QUEMAR COBERTIZOS
El almacén donde celebraba sesión
el Juez de Paz olía a queso. El muchacho, acurrucado sobre el barril de clavos
al fondo del atestado local, tenia conciencia de oler el queso, y más: desde su
sitio veía las estanterías alineadas, bien apretadas con las formas sólidas,
achaparradas, dinámicas, de unas latas cuyas etiquetas leía su estómago, no por
los rótulos que no le decían nada a su mente, sino por los diablos escarlata y
la curva plateada de pez --eso, el queso que él se daba cuenta de oler y la
carne hermética que él creía que sus intestinos olían llegando en intermitentes
ráfagas, momentáneas y breves entre lo otro constante, el olor y la sensación
nada más que un poco de miedo porque sobre todo era de desesperación y dolor,
el viejo tirón feroz de la sangre. No veía la mesa donde se sentaba el Juez y
ante la cual su padre y el enemigo de su
padre (nuestro enemigo, pensó en esa desesperación; ¡el nuestro! ¡mío y suyo a
la vez! ¡Él es mi padre!) estaban de pie, pero podía oírlos, a los otros dos,
esto es, porque su padre todavía no había dicho palabra. --Pero ¿qué pruebas
tiene usted, señor Harris?
--Ya se lo he dicho. El cerdo se
me metió en el maíz. Lo cogí y se lo devolví. Él no tenía cerca que lo
sujetara. Se lo dije, le avisé.

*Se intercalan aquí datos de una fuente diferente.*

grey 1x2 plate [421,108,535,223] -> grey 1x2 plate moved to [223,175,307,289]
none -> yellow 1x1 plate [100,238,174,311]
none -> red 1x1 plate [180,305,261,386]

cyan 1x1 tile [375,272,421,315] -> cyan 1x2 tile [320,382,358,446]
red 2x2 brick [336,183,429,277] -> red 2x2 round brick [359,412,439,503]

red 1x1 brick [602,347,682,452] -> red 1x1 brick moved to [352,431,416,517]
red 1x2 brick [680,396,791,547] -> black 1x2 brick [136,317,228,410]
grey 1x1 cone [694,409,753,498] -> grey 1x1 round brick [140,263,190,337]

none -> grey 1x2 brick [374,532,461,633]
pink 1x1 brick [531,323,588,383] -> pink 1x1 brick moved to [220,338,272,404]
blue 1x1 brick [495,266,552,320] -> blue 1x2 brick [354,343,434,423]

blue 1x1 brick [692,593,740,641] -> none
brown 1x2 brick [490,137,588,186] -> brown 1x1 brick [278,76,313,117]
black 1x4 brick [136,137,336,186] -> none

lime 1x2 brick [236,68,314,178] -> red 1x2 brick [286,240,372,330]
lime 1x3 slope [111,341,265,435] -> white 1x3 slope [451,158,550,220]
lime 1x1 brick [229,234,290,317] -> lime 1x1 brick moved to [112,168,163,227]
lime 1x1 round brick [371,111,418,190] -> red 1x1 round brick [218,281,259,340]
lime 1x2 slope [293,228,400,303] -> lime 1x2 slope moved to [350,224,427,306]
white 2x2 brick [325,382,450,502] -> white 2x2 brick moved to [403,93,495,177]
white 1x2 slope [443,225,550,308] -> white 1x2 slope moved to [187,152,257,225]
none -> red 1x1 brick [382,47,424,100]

A la otra vez, metí al cerdo en mi cochiquera
... Cuando él vino a buscarlo le di bastante alambre para poner un parche en su
cochiquera. A la siguiente cogí el cerdo y me lo quedé. Fui a caballo a su casa
y vi el alambre todavía enrollado en el rollo en su patio. Le dije que podía
llevarse el cerdo si me pagaba una compensación de un dólar. Esa noche vino un
negro con el dólar y se llevó el cerdo.